_What needs to be done_.
Please update the text of the records below by replacing "Politics" with "Political News" everywhere it appears and leaving everything else unchanged. Leave the pictures out of your answer.

*** Data extracts ***

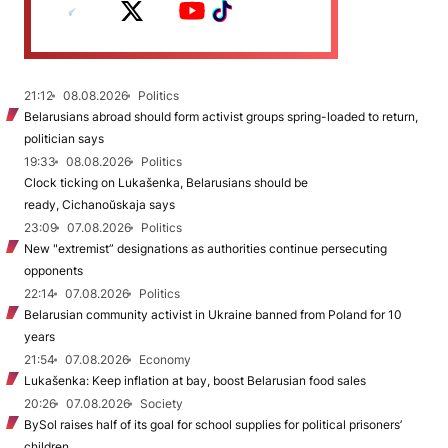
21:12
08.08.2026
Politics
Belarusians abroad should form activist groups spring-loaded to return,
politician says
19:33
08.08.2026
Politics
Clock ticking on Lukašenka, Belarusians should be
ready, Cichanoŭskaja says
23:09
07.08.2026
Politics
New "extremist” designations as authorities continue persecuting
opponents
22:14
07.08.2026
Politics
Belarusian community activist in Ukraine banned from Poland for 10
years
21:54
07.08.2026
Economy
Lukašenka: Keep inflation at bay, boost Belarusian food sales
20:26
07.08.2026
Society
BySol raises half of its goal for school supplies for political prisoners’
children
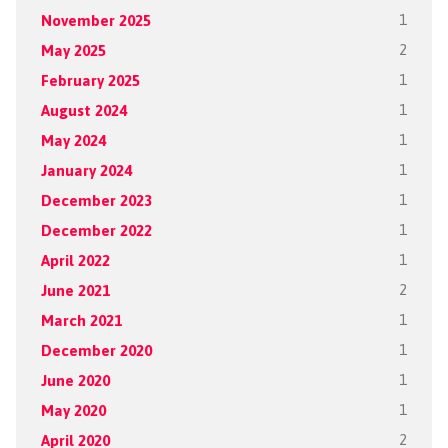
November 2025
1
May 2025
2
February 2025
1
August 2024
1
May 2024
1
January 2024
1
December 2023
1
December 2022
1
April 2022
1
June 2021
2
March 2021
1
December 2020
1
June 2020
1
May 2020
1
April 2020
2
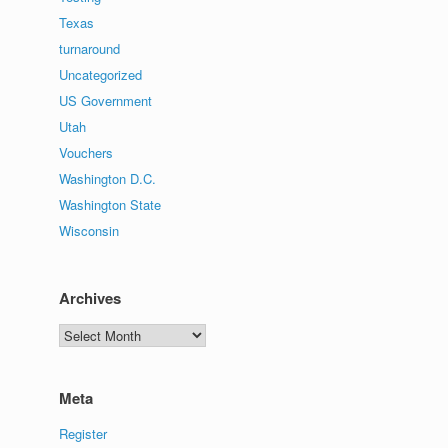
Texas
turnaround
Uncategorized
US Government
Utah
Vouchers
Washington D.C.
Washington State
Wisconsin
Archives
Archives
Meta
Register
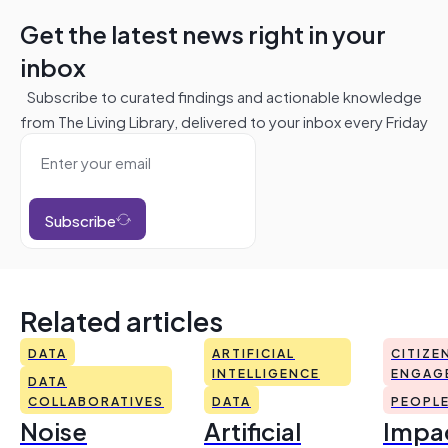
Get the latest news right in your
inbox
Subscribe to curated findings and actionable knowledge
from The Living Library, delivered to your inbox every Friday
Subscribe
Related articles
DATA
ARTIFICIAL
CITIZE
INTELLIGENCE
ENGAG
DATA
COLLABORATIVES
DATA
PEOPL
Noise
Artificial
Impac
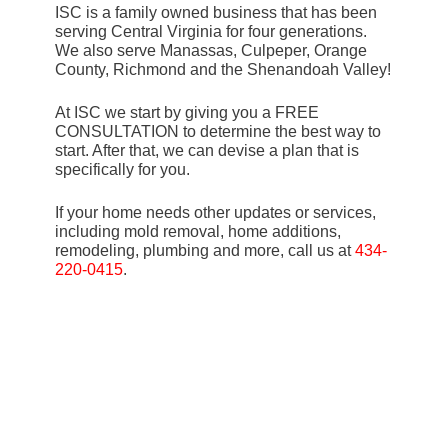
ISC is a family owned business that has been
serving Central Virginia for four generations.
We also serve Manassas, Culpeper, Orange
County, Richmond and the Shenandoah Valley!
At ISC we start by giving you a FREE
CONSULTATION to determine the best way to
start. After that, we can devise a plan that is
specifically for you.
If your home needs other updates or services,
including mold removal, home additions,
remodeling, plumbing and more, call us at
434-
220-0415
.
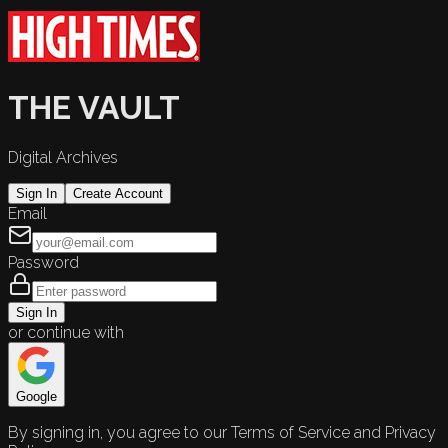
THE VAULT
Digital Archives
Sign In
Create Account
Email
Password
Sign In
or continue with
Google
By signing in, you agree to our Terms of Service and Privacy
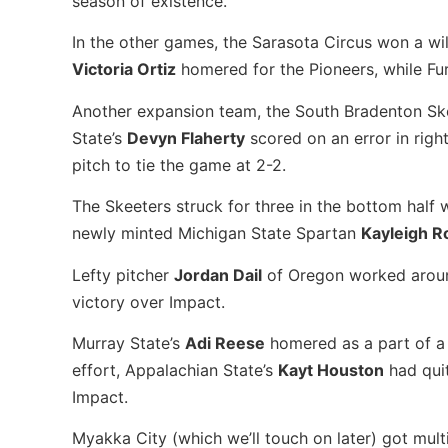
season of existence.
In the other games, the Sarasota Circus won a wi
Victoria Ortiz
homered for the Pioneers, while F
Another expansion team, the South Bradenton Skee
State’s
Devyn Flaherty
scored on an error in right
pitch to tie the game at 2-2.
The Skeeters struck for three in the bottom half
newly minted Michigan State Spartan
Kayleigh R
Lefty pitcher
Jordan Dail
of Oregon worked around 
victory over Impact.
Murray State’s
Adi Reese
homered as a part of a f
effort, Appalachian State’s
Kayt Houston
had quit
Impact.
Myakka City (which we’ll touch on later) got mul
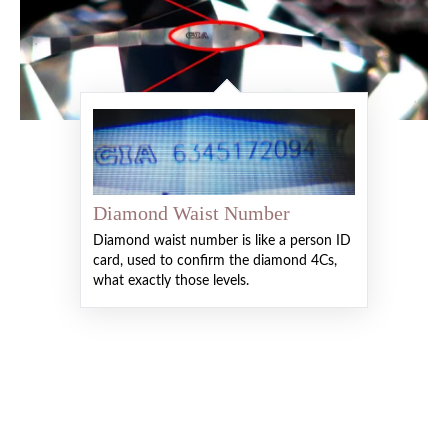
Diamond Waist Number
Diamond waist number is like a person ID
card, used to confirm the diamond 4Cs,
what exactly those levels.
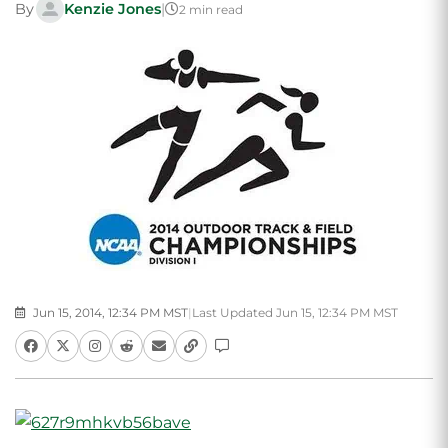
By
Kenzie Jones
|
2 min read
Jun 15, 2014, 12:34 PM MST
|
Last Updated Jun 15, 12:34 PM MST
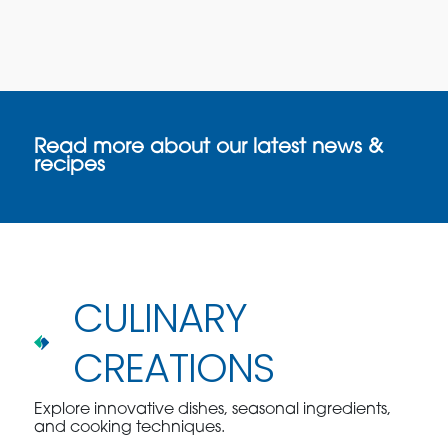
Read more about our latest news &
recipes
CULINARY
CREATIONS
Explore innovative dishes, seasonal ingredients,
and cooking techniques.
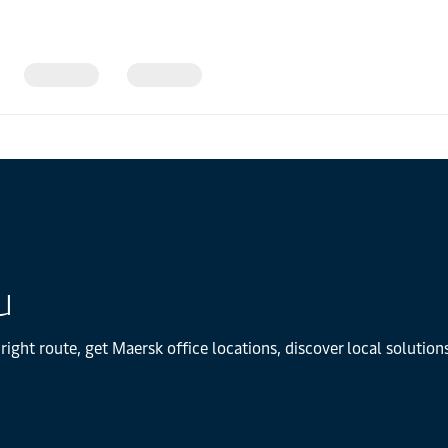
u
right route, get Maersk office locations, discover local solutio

***

_Answer below_.
21:12
08.08.2026
Political News
Belarusians abroad should form activist groups spring-loaded to return,
politician says
19:33
08.08.2026
Political News
Clock ticking on Lukašenka, Belarusians should be
ready, Cichanoŭskaja says
23:09
07.08.2026
Political News
New "extremist” designations as authorities continue persecuting
opponents
22:14
07.08.2026
Political News
Belarusian community activist in Ukraine banned from Poland for 10
years
21:54
07.08.2026
Economy
Lukašenka: Keep inflation at bay, boost Belarusian food sales
20:26
07.08.2026
Society
BySol raises half of its goal for school supplies for political prisoners’
children
November 2025
1
May 2025
2
February 2025
1
August 2024
1
May 2024
1
January 2024
1
December 2023
1
December 2022
1
April 2022
1
June 2021
2
March 2021
1
December 2020
1
June 2020
1
May 2020
1
April 2020
2
Texas
turnaround
Uncategorized
US Government
Utah
Vouchers
Washington D.C.
Washington State
Wisconsin
Archives
Archives
Meta
Register
Get the latest news right in your
inbox
Subscribe to curated findings and actionable knowledge
from The Living Library, delivered to your inbox every Friday
Subscribe
Related articles
DATA
ARTIFICIAL
CITIZE
INTELLIGENCE
ENGAG
DATA
COLLABORATIVES
DATA
PEOPL
Noise
Artificial
Impac
ISC is a family owned business that has been
serving Central Virginia for four generations.
We also serve Manassas, Culpeper, Orange
County, Richmond and the Shenandoah Valley!
At ISC we start by giving you a FREE
CONSULTATION to determine the best way to
start. After that, we can devise a plan that is
specifically for you.
If your home needs other updates or services,
including mold removal, home additions,
remodeling, plumbing and more, call us at
434-
220-0415
.
THE VAULT
Digital Archives
Sign In
Create Account
Email
Password
Sign In
or continue with
Google
By signing in, you agree to our Terms of Service and Privacy
season of existence.
In the other games, the Sarasota Circus won a wi
Victoria Ortiz
homered for the Pioneers, while F
Another expansion team, the South Bradenton Skee
State’s
Devyn Flaherty
scored on an error in right
pitch to tie the game at 2-2.
The Skeeters struck for three in the bottom half
newly minted Michigan State Spartan
Kayleigh R
Lefty pitcher
Jordan Dail
of Oregon worked around 
victory over Impact.
Murray State’s
Adi Reese
homered as a part of a f
effort, Appalachian State’s
Kayt Houston
had quit
Impact.
Myakka City (which we’ll touch on later) got mul
Diamond Waist Number
Diamond waist number is like a person ID
card, used to confirm the diamond 4Cs,
what exactly those levels.
By
Kenzie Jones
|
2 min read
Jun 15, 2014, 12:34 PM MST
|
Last Updated Jun 15, 12:34 PM MST
Read more about our latest news &
recipes
CULINARY
CREATIONS
Explore innovative dishes, seasonal ingredients,
and cooking techniques.
u
right route, get Maersk office locations, discover local solutio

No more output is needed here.